Text block
Author has What We Do In The Shadows in the not on Netflix list, but it is on Netflix Canada btw. Highly recommended. And Housebound is an underappreciated gem.
posted by rodlymight at 6:32 PM on October 2 [7 favorites]


🎵 It's the most wonderful time of the year ... 🎵

If you have Amazon Prime and haven't seen What We Do in the Shadows, for the love of Mike, drop everything and go watch What We Do in the Shadows.
posted by rewil at 6:33 PM on October 2 [11 favorites]


I'm planning a Small Town Monsters binge on Amazon Streaming

Oh, those look great! Bookmarked or whatever you do with Amazon Streaming, which I don't have.
posted by turbid dahlia at 6:50 PM on October 2


Thanks!

Pretty much my only horror movie consumption these days is a colleague's October "Fright Night" party where he puts on some older movies (usually one silent and one classic talkie) and my annual "watch something streaming on Halloween itself."

This year the choices are pretty slim. Again. But Netflix's sparse pickings have worked before in my favor, as the limited choices are the reasons I saw Tucker and Dale vs. Evil and the Andrew Leman Call of Cthulhu.

I don't understand why the latter isn't still available streaming--an 2005 indie silent movie can't be that expensive can it? Still highly recommended.
posted by mark k at 6:51 PM on October 2


I'm not really a horror aficionado, but It Follows is incredibly tense and unnerving, especially with the sound cranked up. Probably don't watch it alone.
posted by neckro23 at 6:54 PM on October 2 [1 favorite]


Ooooh yay, the horror movie thread!

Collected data
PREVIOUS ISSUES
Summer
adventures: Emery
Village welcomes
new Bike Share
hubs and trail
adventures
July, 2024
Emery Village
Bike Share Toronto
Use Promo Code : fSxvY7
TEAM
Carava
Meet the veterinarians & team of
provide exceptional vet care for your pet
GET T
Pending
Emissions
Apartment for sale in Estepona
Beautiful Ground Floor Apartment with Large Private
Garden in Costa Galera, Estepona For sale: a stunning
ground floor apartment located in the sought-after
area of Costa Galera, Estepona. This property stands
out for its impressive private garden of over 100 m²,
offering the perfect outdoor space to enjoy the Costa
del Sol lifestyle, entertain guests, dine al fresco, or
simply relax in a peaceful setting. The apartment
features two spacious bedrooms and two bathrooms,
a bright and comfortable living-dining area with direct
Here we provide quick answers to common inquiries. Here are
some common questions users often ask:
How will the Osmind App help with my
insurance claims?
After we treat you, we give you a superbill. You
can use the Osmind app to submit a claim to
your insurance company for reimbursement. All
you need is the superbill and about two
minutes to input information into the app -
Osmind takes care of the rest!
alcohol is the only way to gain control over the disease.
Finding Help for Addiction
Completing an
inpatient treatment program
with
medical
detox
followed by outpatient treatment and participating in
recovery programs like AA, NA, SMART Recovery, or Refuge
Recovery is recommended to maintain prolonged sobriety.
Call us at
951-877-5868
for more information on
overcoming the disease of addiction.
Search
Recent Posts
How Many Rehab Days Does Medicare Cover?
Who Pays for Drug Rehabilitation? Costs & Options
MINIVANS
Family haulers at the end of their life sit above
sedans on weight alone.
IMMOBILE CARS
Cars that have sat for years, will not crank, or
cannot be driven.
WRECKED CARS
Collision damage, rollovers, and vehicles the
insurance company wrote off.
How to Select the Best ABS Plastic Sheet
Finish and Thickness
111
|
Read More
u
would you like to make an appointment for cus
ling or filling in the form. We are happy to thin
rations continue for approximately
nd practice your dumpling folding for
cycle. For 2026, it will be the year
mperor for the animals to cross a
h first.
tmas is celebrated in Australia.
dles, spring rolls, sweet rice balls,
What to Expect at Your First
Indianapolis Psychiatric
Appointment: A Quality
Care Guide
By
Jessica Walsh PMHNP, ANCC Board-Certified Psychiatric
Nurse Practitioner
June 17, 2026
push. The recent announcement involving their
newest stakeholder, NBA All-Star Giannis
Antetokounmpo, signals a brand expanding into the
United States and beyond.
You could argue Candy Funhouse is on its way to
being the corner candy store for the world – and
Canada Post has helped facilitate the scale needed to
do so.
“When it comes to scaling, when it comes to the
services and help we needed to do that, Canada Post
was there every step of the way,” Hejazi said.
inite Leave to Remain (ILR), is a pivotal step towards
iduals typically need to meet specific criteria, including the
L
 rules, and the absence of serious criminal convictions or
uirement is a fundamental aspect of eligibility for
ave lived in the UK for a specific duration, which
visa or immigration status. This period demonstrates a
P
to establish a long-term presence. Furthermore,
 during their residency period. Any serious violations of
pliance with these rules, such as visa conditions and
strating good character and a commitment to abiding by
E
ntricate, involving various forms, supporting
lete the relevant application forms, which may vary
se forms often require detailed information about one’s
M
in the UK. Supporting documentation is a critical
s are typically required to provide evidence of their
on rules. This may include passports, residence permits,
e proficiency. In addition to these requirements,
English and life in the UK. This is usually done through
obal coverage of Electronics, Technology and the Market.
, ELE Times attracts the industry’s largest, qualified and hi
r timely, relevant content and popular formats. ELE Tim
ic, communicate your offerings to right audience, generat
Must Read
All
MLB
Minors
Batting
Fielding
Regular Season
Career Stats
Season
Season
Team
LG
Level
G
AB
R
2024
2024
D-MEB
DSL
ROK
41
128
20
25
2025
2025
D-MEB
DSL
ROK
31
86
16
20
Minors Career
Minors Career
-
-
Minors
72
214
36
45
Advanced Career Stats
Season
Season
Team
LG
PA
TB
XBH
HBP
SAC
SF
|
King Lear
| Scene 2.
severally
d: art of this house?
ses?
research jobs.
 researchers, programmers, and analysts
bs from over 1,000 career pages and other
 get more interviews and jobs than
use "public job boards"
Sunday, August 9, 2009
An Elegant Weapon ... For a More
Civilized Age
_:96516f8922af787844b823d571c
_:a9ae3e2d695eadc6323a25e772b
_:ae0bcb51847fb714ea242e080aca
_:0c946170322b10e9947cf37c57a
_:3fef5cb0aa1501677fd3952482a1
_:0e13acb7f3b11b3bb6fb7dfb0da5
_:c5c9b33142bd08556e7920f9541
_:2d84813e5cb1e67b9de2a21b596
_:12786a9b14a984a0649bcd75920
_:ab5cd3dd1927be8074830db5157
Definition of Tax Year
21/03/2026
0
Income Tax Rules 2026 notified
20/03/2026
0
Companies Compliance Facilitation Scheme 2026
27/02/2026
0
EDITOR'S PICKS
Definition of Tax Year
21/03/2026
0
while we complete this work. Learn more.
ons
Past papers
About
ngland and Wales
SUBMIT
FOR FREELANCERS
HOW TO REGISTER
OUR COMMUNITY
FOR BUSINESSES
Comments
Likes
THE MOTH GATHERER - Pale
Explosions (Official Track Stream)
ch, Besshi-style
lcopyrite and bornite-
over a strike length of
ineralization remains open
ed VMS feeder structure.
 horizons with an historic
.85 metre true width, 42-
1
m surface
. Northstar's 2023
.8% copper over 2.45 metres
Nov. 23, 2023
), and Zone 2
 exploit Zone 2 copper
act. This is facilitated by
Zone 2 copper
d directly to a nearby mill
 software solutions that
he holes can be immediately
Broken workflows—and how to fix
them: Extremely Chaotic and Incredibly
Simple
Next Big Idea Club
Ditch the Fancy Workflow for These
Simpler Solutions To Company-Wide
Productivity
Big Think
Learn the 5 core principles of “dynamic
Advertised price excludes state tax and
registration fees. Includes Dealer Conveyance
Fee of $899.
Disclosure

Action item A
In the horror movie thread, which two films does mark k say the limited Netflix choices led to seeing?
Action item B
Resume the horror movie thread from its last line.
The material above is separate from the horror movie thread.

Response box A
Tucker and Dale vs. Evil and the Andrew Leman Call of Cthulhu.

Response box B
Here are some of my favorites that I've seen recently:

The Berlin Syndrome - VERY unsettling. At first I was angry about it, because I was like, oh good another movie about power over and violence against women, but I admit that I did end up liking it.
The Invitation - this is one of those rare movies that really sticks with me and that I've wanted to watch again on several occasions, even though I only saw it maybe a year ago.
Hush - VERY tense and scary
Unfriended - teen slasher horror flick (I love horror movies with teenagers)

Also this:
Zodiac (biography of Ted Cruz)


Lol. "WHY am I persecuted?!" ;-)
posted by triggerfinger at 7:06 PM on October 2 [4 favorites]


IT'S DECORATIVE GORE SEASON MOTHERFUCKERS!
posted by Mister Moofoo at 7:08 PM on October 2 [20 favorites]


I'll pile on, some of my favorites that I don't see mentioned a lot - or saw recently:

The Wailing - Crazy haunted Korea
Pontypool - On the air spooky
Lake Mungo - Slow spooky
It Comes at Night - End of the world spooky
The Void - WTF spooky
Train to Busan - Zombies on a train
posted by proneSMK at 7:18 PM on October 2 [6 favorites]


The Host actually deserved the Academy Award for best picture of the year in 2006.
posted by ovvl at 7:19 PM on October 2 [3 favorites]


Author has What We Do In The Shadows in the not on Netflix list, but it is on Netflix Canada btw. Highly recommended.

Will second this. Recommended especially if you're looking forward to Thor: Ragnarok.


"What are we? We're Werewolves, not Swearwolves."
posted by TheWhiteSkull at 7:21 PM on October 2 [7 favorites]


They are totally right that Shudder rules. I recently paid for a year's subscription after getting the 7-day trial and finding about 100 movies to put on my "to watch" list. It's so nice to be able to watch cult horror movies again. It's movie nerds like me who were burned the most by the death of video stores.

For anyone with Shudder who has never seen it, I would recommend The House on Sorority Row. It is much, much better than it sounds. Plus, it passes the Bechdel test with flying colors, and the plot doesn't derive from exploiting women (aside from one tacked-on nude scene that was probably a contractual obligation with the distributor). Ms. dusk and I just watched it recently (I'd seen it before, but not in like 10 years), and it surprised us both. I'd be curious to know what other people think.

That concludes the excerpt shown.